Two of Davies’ other key obsessions – a love of popular music and a desire to fiddle around with chronology – are both present and correct. They combine beautifully during the first major time jump of the movie, which is accompanied by what seems like an outrageous choice of song, right up to the point that you realise it’s a time jump. It all comes together to make Davies’ most satisfying film in years. As a bonus, because it’s mentioned during one scene, after the film finishes at the Curzon we walk around the corner to look at Sassoon’s old flat in Half Moon Street. Anyone got 14 million quid to spare?
Notes From Spank’s Pals
The Lost Daughter
The Cineaste - This is a wonderfully-composed debut feature from Maggie Gyllenhaal. Leda (Olivia Colman) has arrived at a Greek beach resort on her own. A lecturer in comparative linguistics, she’s having this break in theory to get some work done, but it may be an opportunity for some contemplative self-reflection. Soon after she arrives, a rather loud, brash, large American family arrive, taking up daytime residency at the same beach. The initial communication between the two parties is tense (Leda is a rather defensive, wary person), but the tension soon thaws and Leda appears to get on well enough with the women in the large family. Then a seemingly innocuous incident happens to one of the mums in the family, which sets off a whole different chain of events. And Leda finds herself reflecting a lot on earlier phases of her life, both personal and professional.
The whole tone of the ensemble was wonderful. There are regular flashbacks to the young Leda (brilliantly played by Jessie Buckley), which hint at the complex character Leda has now become.
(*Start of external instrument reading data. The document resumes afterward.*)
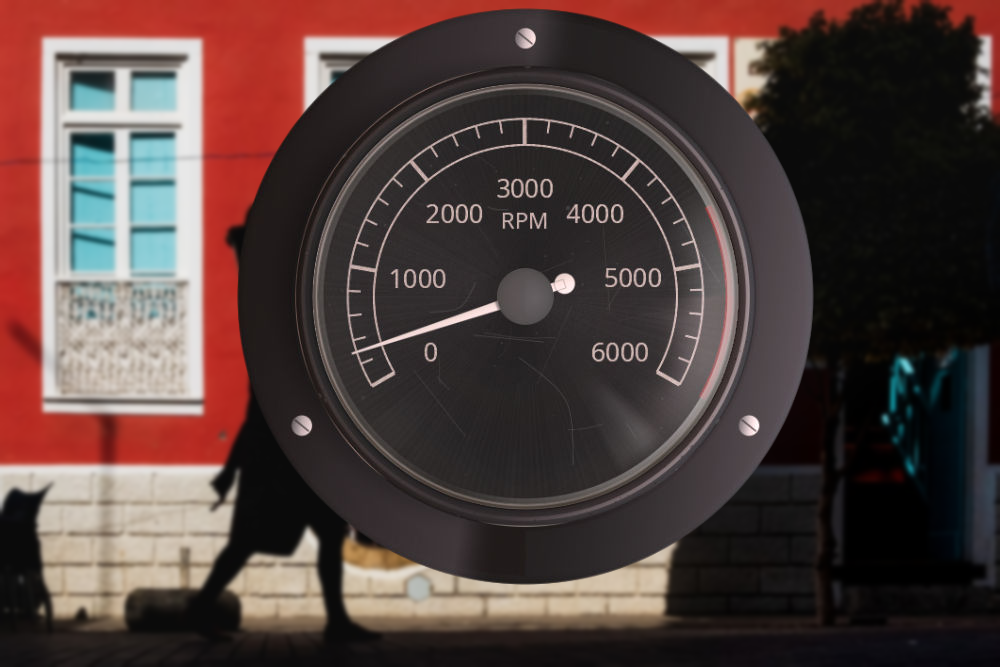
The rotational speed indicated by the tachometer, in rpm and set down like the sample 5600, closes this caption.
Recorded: 300
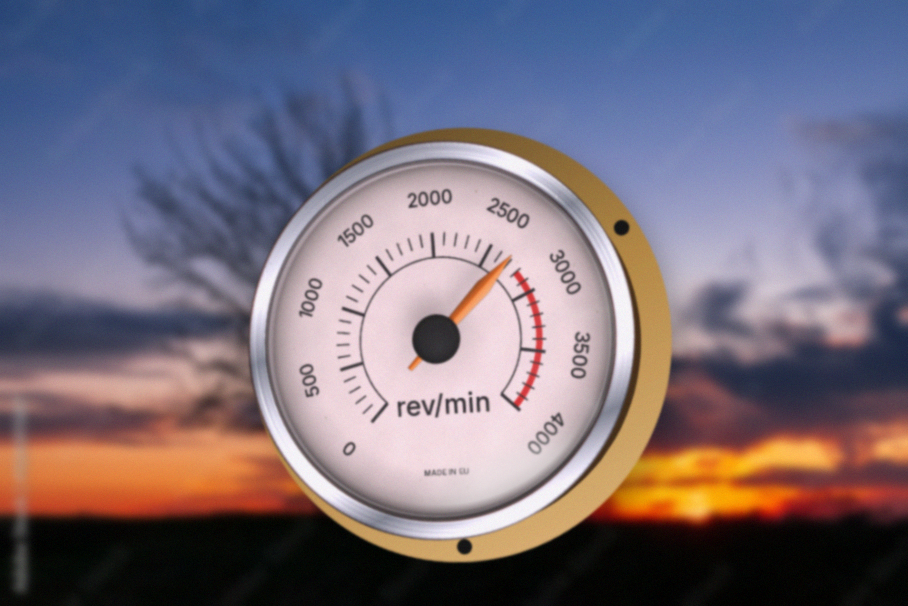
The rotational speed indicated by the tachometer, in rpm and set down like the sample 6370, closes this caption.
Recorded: 2700
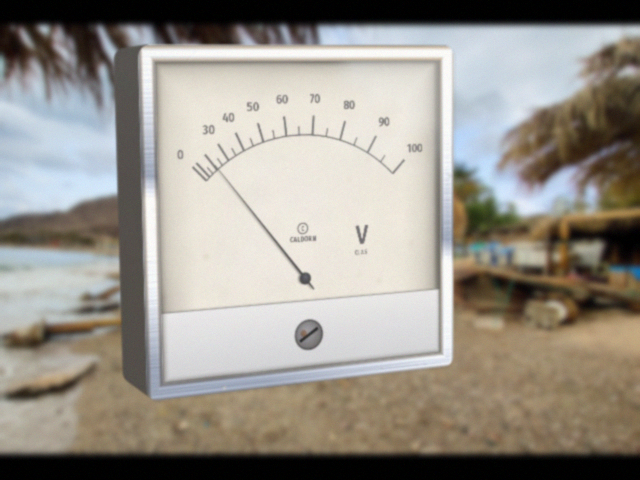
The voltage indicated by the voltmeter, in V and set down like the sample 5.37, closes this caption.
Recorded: 20
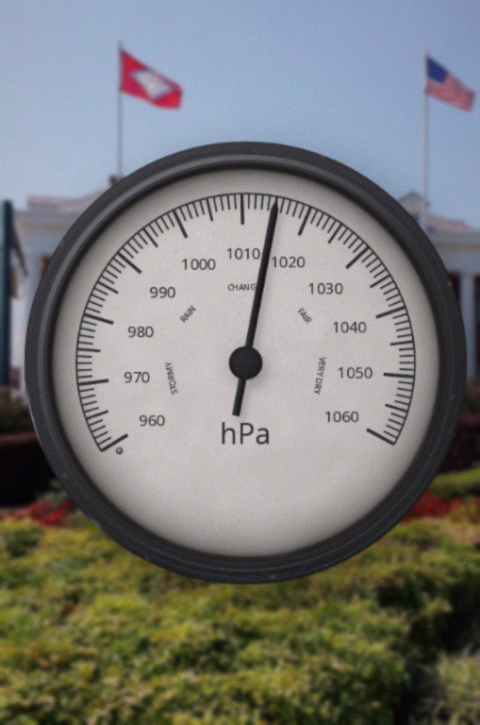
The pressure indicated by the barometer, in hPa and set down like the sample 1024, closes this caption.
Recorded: 1015
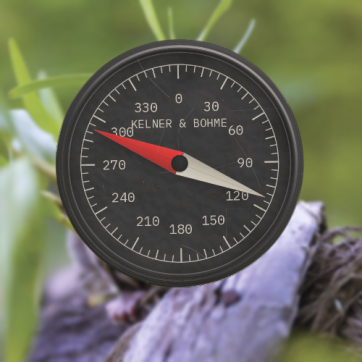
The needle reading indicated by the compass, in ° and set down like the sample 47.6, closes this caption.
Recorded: 292.5
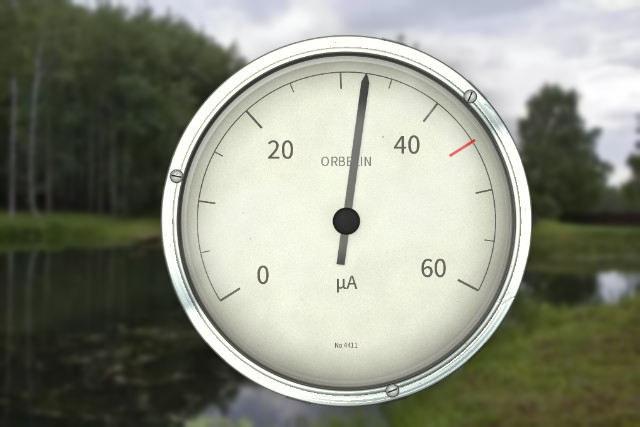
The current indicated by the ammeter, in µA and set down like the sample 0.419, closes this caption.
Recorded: 32.5
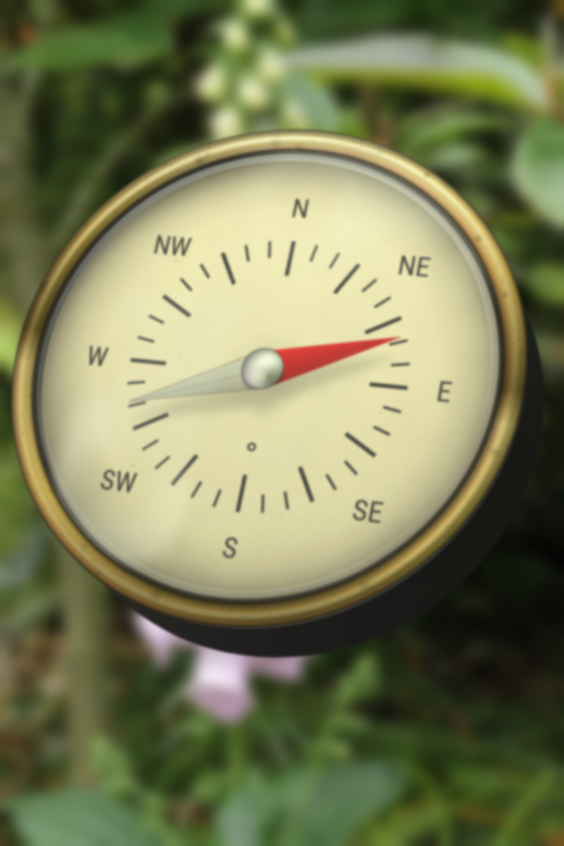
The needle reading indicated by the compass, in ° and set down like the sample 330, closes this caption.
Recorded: 70
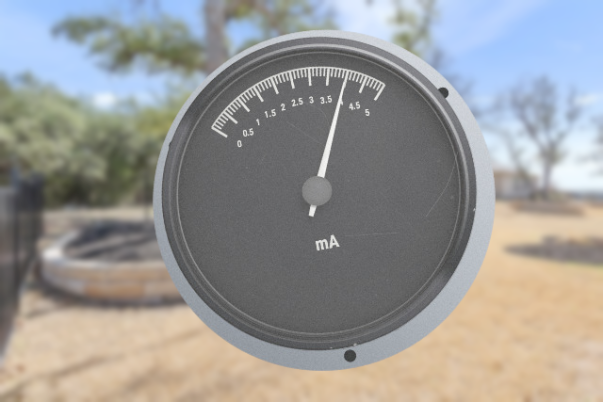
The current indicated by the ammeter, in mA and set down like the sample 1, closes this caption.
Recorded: 4
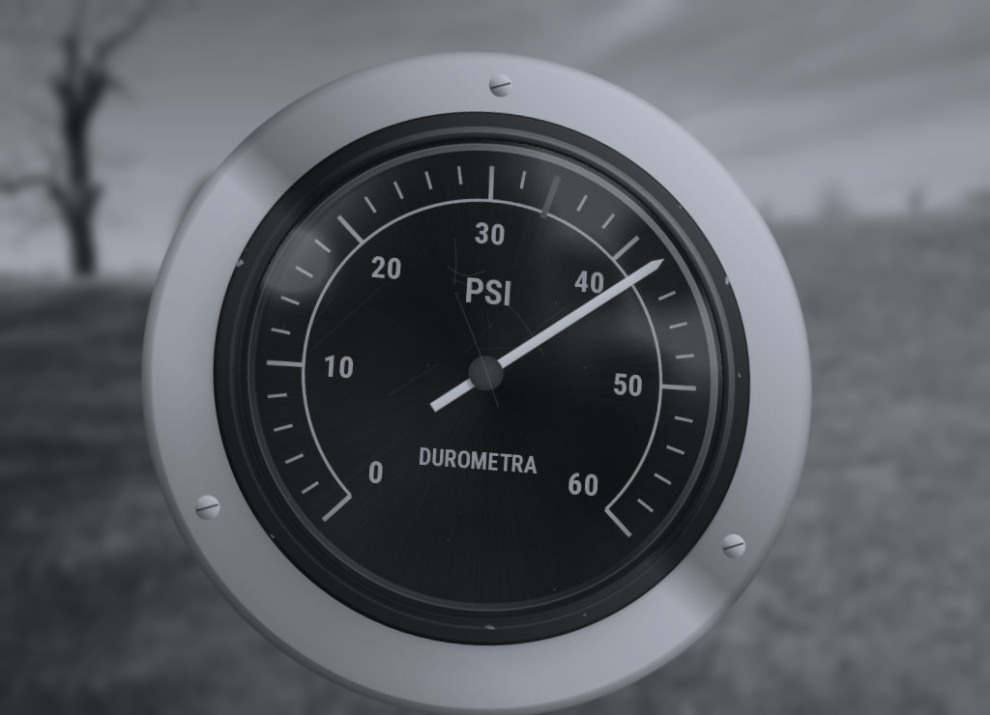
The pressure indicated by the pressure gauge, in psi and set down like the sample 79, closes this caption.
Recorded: 42
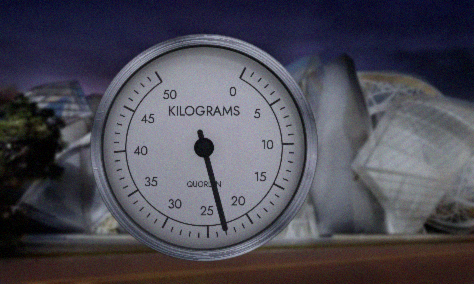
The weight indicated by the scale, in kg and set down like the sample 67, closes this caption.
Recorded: 23
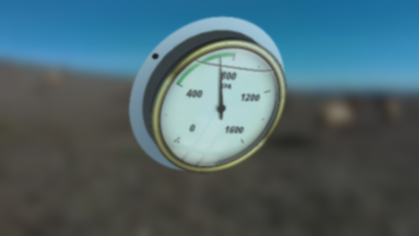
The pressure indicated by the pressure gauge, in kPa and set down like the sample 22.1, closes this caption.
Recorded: 700
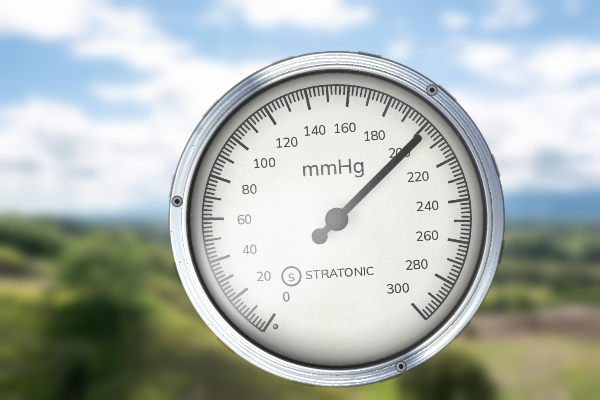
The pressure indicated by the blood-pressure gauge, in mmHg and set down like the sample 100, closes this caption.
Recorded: 202
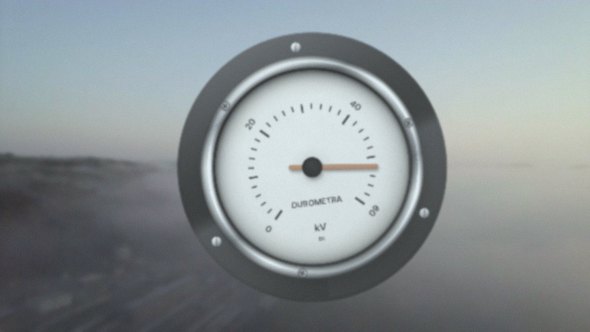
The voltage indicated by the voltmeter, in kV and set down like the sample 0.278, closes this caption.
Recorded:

Various layers and sub-plots – with the added intrigue of wondering how they all overlap – make this a hugely entire film. I loved it.
Azor [official site]
The Cineaste - This is a terrific, intriguing political thriller set in Argentina in 1980 in the midst of their dictatorship crisis. A cultured Swiss banker, Yvan de Wiel (excellently played by Fabrizio Rongione) arrives with his wife in Buenos Aires to..... well, to negotiate some shady dealings. Which is an absolute minefield for him, because he’s got to be very careful about who he can meet and what financial arrangements he can offer, all the while maintaining the integrity of the august institution he’s representing, and particularly mindful of the fact that his close business partner, referenced frequently, is nowhere to be seen.
And so the movie proceeds with de Wiel meeting various members of the country’s ruling dictatorship in various degrees of discomfort. Director Andreas Fontana paints a rich tapestry of the juxtaposition of the integrity of Swiss banking against the stop-at-nothing corruption of the ruthless dictatorship. The denouement was perhaps mildly anti-climactic, but that apart I found it an engrossing film.